O comitê diz que toda pessoa tem direito a praticar esportes sem discriminação. E que todos os atletas participantes do torneio de boxe nas Olimpíadas de Paris cumprem todos os regulamentos e regras médicas estipuladas pela competição.

Em março de 2023, a IBA desclassificou Khelif alegando que ela não teria passado pelos critérios de elegibilidade. A associação não revelou o motivo específico da eliminação, mas o presidente da IBA, Umar Kremlev, disse que a instituição identificou atletas que “fingiam ser mulheres” a partir de exames de DNA que supostamente apontaram a presença de cromossomos XY, mas os resultados nunca foram divulgados.

À época, o Comitê Olímpico da Argélia afirmou que Khelif foi desclassificada por questões médicas, enquanto a imprensa argelina informou que altos níveis de testosterona teriam sido encontrados no sangue da atleta, o que foi negado pela IBA.

Três meses depois, a IBA foi excluída dos Jogos Olímpicos devido a recorrentes falhas na integridade e transparência.
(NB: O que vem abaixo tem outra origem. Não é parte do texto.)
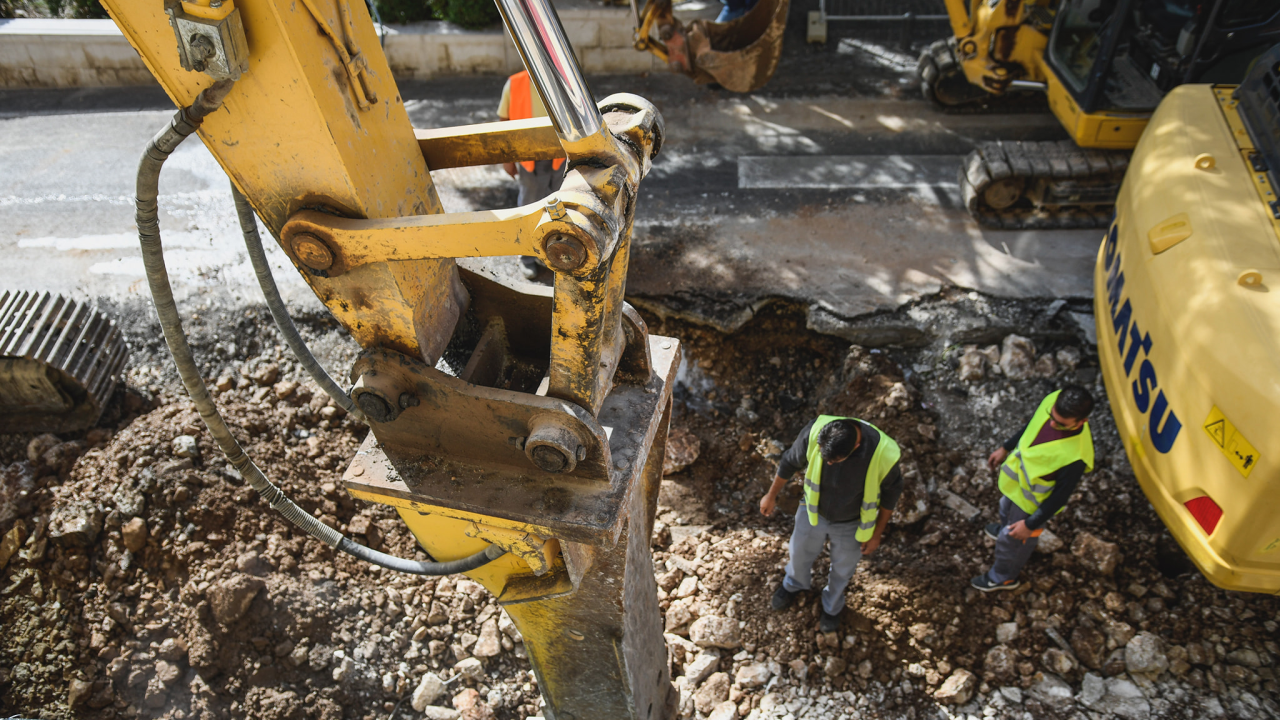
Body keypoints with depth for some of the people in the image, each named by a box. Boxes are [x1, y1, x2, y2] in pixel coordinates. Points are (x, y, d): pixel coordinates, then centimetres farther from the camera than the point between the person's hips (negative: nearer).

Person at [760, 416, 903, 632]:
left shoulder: (884, 454, -38)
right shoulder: (814, 432, -35)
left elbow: (891, 492, -15)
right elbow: (790, 461, -12)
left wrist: (876, 534, -4)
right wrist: (771, 495, 2)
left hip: (852, 524, -1)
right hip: (813, 512, 1)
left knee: (842, 568, 26)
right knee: (799, 554, 28)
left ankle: (832, 606, 60)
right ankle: (795, 584, 64)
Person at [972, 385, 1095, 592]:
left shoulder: (1075, 457, -43)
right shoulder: (1053, 400, -27)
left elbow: (1060, 497, -26)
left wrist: (1031, 524, -15)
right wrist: (1006, 448, 11)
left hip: (1032, 500, -6)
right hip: (1017, 472, 6)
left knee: (1012, 540, 21)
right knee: (1006, 509, 37)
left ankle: (1004, 577, 51)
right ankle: (1005, 528, 72)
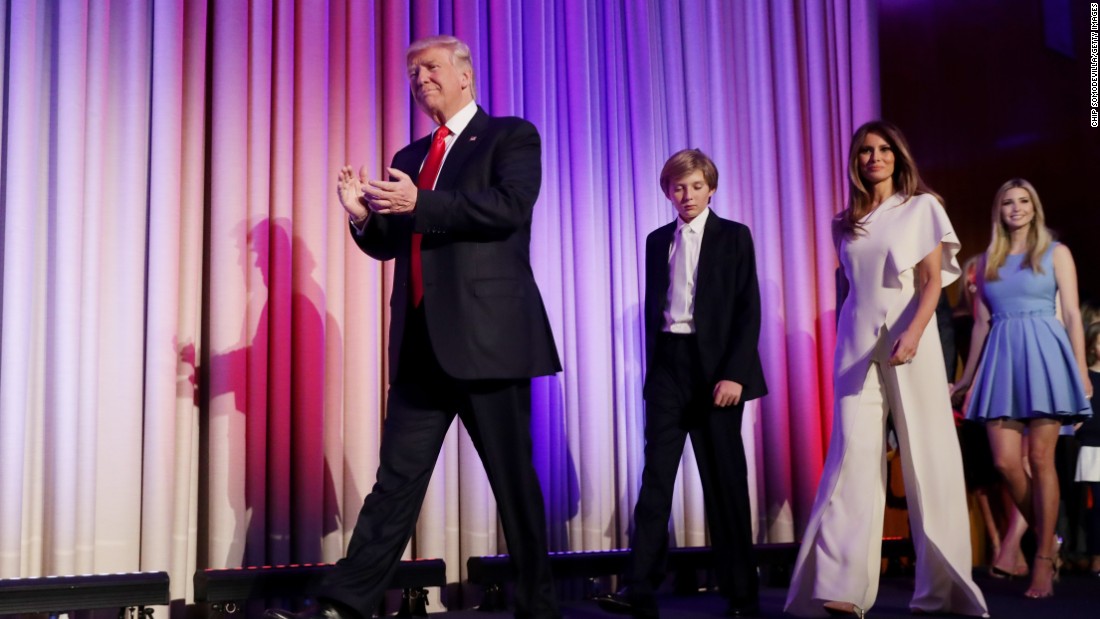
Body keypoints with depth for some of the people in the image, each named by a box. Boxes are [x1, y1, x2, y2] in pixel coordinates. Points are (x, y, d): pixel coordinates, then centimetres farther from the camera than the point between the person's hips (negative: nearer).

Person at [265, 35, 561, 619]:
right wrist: (364, 216, -2)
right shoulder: (408, 158, 22)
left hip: (487, 335, -5)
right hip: (421, 344, 6)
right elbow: (389, 244, 20)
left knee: (512, 478, 3)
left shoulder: (512, 136, 4)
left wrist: (419, 204, -19)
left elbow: (509, 208, -13)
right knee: (397, 478, 3)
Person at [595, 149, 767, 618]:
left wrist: (734, 373, -15)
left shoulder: (734, 236, 1)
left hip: (715, 366, -3)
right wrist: (652, 367, 8)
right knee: (656, 474, -4)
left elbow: (748, 311, -6)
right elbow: (652, 308, 14)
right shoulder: (658, 241, 12)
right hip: (667, 363, 3)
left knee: (724, 478, 3)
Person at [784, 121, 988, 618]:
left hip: (910, 341, -2)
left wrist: (912, 332, -19)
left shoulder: (922, 208, 6)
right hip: (856, 345, 2)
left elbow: (933, 281, -3)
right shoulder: (845, 224, 15)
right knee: (854, 458, -8)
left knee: (927, 460, -2)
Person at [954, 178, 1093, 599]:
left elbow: (1072, 315, 1)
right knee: (1005, 462, -5)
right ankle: (1046, 539, 17)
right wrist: (967, 376, 16)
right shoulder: (988, 261, 15)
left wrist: (1082, 371, -7)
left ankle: (1043, 560, 3)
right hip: (1000, 359, 3)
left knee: (1041, 459, -4)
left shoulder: (1055, 253, 6)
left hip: (1044, 356, -3)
A associação também foi acusada de manipulação de resultados e corrupção.

“Homem biológico.” As peças desinformativas alegam que Khelif seria um “homem biológico” por supostamente apresentar os cromossomos XY no exame de DNA ou altos níveis de testosterona.

No entanto, nem a suposta presença dos cromossomos XY, que não foi comprovada pela IBA, nem altos níveis de testosterona são provas de que a atleta teria sido designada homem ao nascer. A questão hormonal pode ocorrer por diversos fatores, como o uso de testosterona para ganho de massa muscular.

Já a combinação de cromossomos XY, apesar de predominante em homens, pode ocorrer em mulheres devido à DDS (Diferença de Desenvolvimento Sexual), termo que engloba um conjunto de condições raras envolvendo genes, hormônios e órgãos reprodutivos.

Nesses casos, mulheres com DDS possuem níveis de testosterona mais altos e cromossomos XY em seus DNAs. Desde 2021 o COI permite a participação de atletas com DDS nos Jogos Olímpicos, contanto que não existam problemas claros de equidade e segurança.

O argumento de que Khelif seria um “homem biológico” por causa da suposto nível de testosterona ou da presença de cromossomos XY também ignora a existência das pessoas intersexo.

A ONU considera intersexo pessoas que “nascem com características sexuais que não se enquadram nas definições típicas de corpos masculinos ou femininos, incluindo anatomia sexual, órgãos reprodutivos, padrões hormonais e/ou padrões cromossômicos”.

Também não há consenso científico sobre uma suposta “vantagem natural” de pessoas intersexo em relação a outras competidoras da categoria feminina. Enquanto alguns estudos apontam que altos níveis de testosterona causados por uma condição genética podem impulsionar a performance de determinados tipos de atletas, outros concluem que não há evidências suficientes para afirmar que exista um aumento de desempenho.

Amy Broadhurst, boxeadora irlandesa que derrotou Khelif no Mundial de 2022, solidarizou-se com a colega em seu perfil no X (ex-Twitter) e reforçou que “o fato de que ela já foi derrotada por nove mulheres antes diz tudo”.

O caminho da checagem

Inicialmente, Aos Fatos buscou notícias sobre a carreira de Imane Khelif e o histórico de lutas da boxeadora, constatando que ela sempre participou de campeonatos femininos. Também procurou vídeos de atletas femininas treinando com homens, prática que é sabidamente comum no boxe e em outros tipos de luta.

A alegação de que Khelif seria um “homem biológico” e teria vantagem competitiva em decorrência disso foi investigada em duas etapas. Aos Fatos apurou informações divulgadas pela IBA, pelo COI e pelo Comitê Olímpico Argelino e verificou que não há provas de que a boxeadora tenha sido designada homem ao nascer. Em seguida, buscou artigos científicos e posicionamentos de organizações internacionais sobre a participação de pessoas intersexo em competições esportivas.